Há séculos, seus versos vêm sendo não apenas memorizados, recitados ou cantados, mas também esmiuçados pela reflexão intelectual ou penetrados ainda mais profundamente pela meditação. Pois, imbricados na beleza das imagens poéticas, densos ensinamentos da filosofia advaita (não dual) são por ele transmitidos. O grande advaitim (partidário da não dualidade) o compôs como um hino em louvor a Shiva, que Shankaracharya visualizou na forma de seu próprio Guru.
Dakshinamurti é, precisamente, um dos 1000 ou 1008 nomes de Shiva. Segundo os exegetas, essa palavra pode ser desmembrada de duas maneiras:
1. Como Dakshina (Sul) e Murti (Forma), significando, neste caso, “Aquele cuja forma se volta para o Sul”, ou, de maneira abreviada, “Aquele que olha para o Sul”;
2. E como Dakshin (Hábil) e Amurti (Sem Forma), significando, neste caso, “Aquele que é hábil e sem forma”.
A explicação, no primeiro caso, é que, na “topografia mística”, o Norte alude, simbolicamente, ao mundo divino, enquanto o Sul representa o mundo dos homens. Assim, nos relatos mitológicos, a morada de Shiva localiza-se no monte Kailasa, situado na cordilheira do Himalaia, ao norte do subcontinente indiano.
Aplicada ao Deus, a metáfora “olhar para Sul” possui o sentido de compadecer-se do sofrimento humano (decorrente da ignorância) e vir em nosso socorro (por meio do esclarecimento).
Essa orientação espacial é obrigatória nos templos shivaístas. Neles, o eixo principal do complexo arquitetônico sempre respeita a direção Norte-Sul. E a estátua principal do Deus, instalada no Sancta Sanctorum, tem a face necessariamente voltada para o Sul. Do lado de fora do edifício principal, a estátua de Nandi, o boi, olha para o Norte, simbolizando a Alma que aspira ao Divino.
Mas a dicotomia Deus-Alma é transcendida pela reflexão filosófica, pois o boi, que constitui a montaria (vahana) de Shiva, é interpretado também como o próprio Shiva, em uma manifestação zoomórfica.
A explicação para o segundo desmembramento da palavra Dakshinamurti é que o Divino é “Hábil” (na remoção da ignorância) e “Sem Forma” (porque transcende todas as formas).
Dakshinamurti Stotram foi composto em sânscrito por Shankaracharya. Para recriá-lo em português, comparei três traduções em língua inglesa: duas, bastante eruditas, diretas do sânscrito; e a terceira a partir da famosa versão em tâmil escrita por Sri Ramana Maharshi.
A escolha não foi fácil, porque, apesar de utilizarem as mesmas imagens poéticas, e, em algumas passagens, até as mesmas palavras, essas traduções divergem em vários aspectos. De modo que o mesmo verso adquire, às vezes, conotações completamente diferentes em um texto ou no outro.
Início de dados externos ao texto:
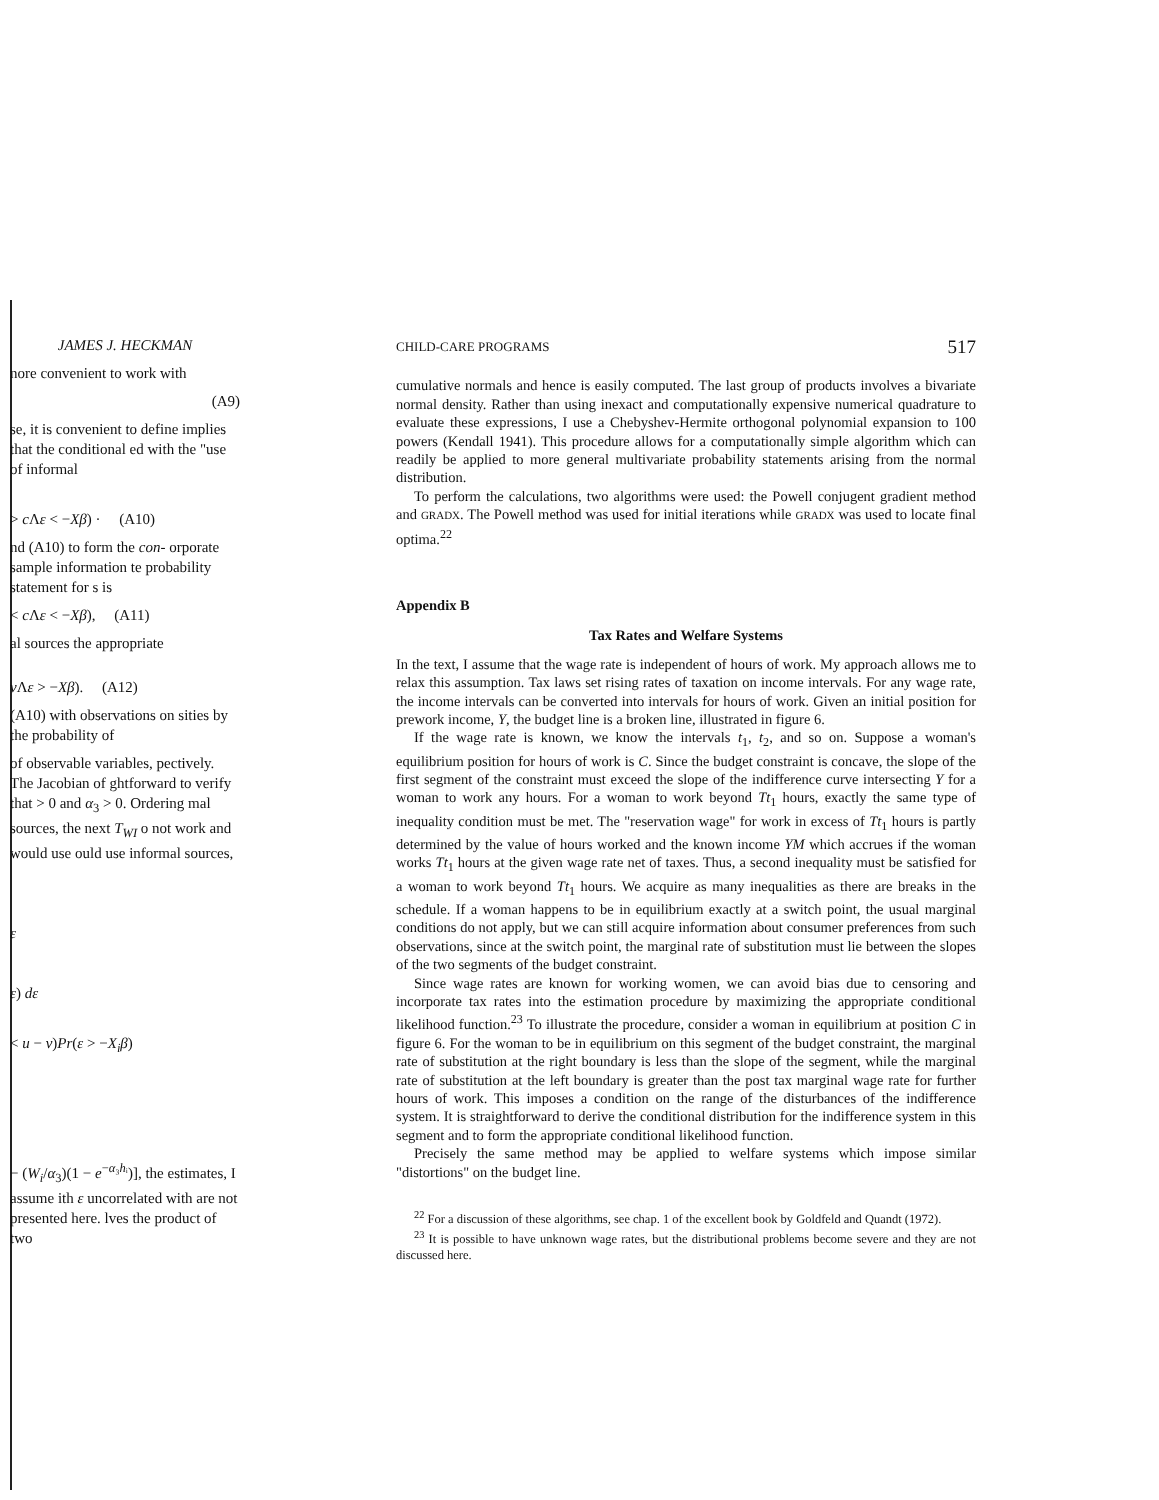JAMES J. HECKMAN
nore convenient to work with
(A9)
se, it is convenient to define implies that the conditional ed with the "use of informal
> c Λε < −Xβ) · (A10)
nd (A10) to form the con- orporate sample information te probability statement for s is
< c Λε < −Xβ), (A11)
al sources the appropriate
v Λε > −Xβ). (A12)
(A10) with observations on sities by the probability of
of observable variables, pectively. The Jacobian of ghtforward to verify that > 0 and α<sub>3</sub> > 0. Ordering mal sources, the next T<sub>WI</sub> o not work and would use ould use informal sources,
ε
ε) dε
< u − v)Pr(ε > −X<sub>i</sub>β)
− (W<sub>i</sub>/α<sub>3</sub>)(1 − e<sup>−α₃hᵢ</sup>)], the estimates, I assume ith ε uncorrelated with are not presented here. lves the product of two
CHILD-CARE PROGRAMS 517
cumulative normals and hence is easily computed. The last group of products involves a bivariate normal density. Rather than using inexact and computationally expensive numerical quadrature to evaluate these expressions, I use a Chebyshev-Hermite orthogonal polynomial expansion to 100 powers (Kendall 1941). This procedure allows for a computationally simple algorithm which can readily be applied to more general multivariate probability statements arising from the normal distribution.
To perform the calculations, two algorithms were used: the Powell conjugent gradient method and GRADX. The Powell method was used for initial iterations while GRADX was used to locate final optima.<sup>22</sup>
Appendix B
Tax Rates and Welfare Systems
In the text, I assume that the wage rate is independent of hours of work. My approach allows me to relax this assumption. Tax laws set rising rates of taxation on income intervals. For any wage rate, the income intervals can be converted into intervals for hours of work. Given an initial position for prework income, Y, the budget line is a broken line, illustrated in figure 6.
If the wage rate is known, we know the intervals t<sub>1</sub>, t<sub>2</sub>, and so on. Suppose a woman's equilibrium position for hours of work is C. Since the budget constraint is concave, the slope of the first segment of the constraint must exceed the slope of the indifference curve intersecting Y for a woman to work any hours. For a woman to work beyond Tt<sub>1</sub> hours, exactly the same type of inequality condition must be met. The "reservation wage" for work in excess of Tt<sub>1</sub> hours is partly determined by the value of hours worked and the known income YM which accrues if the woman works Tt<sub>1</sub> hours at the given wage rate net of taxes. Thus, a second inequality must be satisfied for a woman to work beyond Tt<sub>1</sub> hours. We acquire as many inequalities as there are breaks in the schedule. If a woman happens to be in equilibrium exactly at a switch point, the usual marginal conditions do not apply, but we can still acquire information about consumer preferences from such observations, since at the switch point, the marginal rate of substitution must lie between the slopes of the two segments of the budget constraint.
Since wage rates are known for working women, we can avoid bias due to censoring and incorporate tax rates into the estimation procedure by maximizing the appropriate conditional likelihood function.<sup>23</sup> To illustrate the procedure, consider a woman in equilibrium at position C in figure 6. For the woman to be in equilibrium on this segment of the budget constraint, the marginal rate of substitution at the right boundary is less than the slope of the segment, while the marginal rate of substitution at the left boundary is greater than the post tax marginal wage rate for further hours of work. This imposes a condition on the range of the disturbances of the indifference system. It is straightforward to derive the conditional distribution for the indifference system in this segment and to form the appropriate conditional likelihood function.
Precisely the same method may be applied to welfare systems which impose similar "distortions" on the budget line.
<sup>22</sup> For a discussion of these algorithms, see chap. 1 of the excellent book by Goldfeld and Quandt (1972).
<sup>23</sup> It is possible to have unknown wage rates, but the distributional problems become severe and they are not discussed here.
Procurei me guiar pelo que sei da filosofia advaita e também pela intuição. Depois, passei tudo por uma peneira formal de malha fina, para chegar a uma solução rigorosamente homogênea em português.
Assim, na “Parte 1”, que constitui o poema propriamente dito, estruturei as 10 estrofes que compõem o hino (strotam) em quartetos. Neles, como regra geral, os dois primeiros versos expõem os grandes desafios da existência e da consciência, na perspectiva advaitim; o terceiro descreve como, em cada situação, o Divino dissipa as trevas da ilusão e conduz o homem à luz do conhecimento; e o quarto, que se repete em todas as estrofes como um bordão, louva esse mesmo Divino, que se manifesta na forma do Guru.
A “Parte 2” não pertence ao poema original. Constitui-se de slokas (sentenças versificadas) que, por meio de imagens vívidas, destinam-se a estimular a visualização e propiciar a meditação. Apesar de consagrada pelo tempo e indubitavelmente vinculada à tradição de Shankaracharya, acredita-se que não tenha sido composta pelo filósofo, mas pela posteridade.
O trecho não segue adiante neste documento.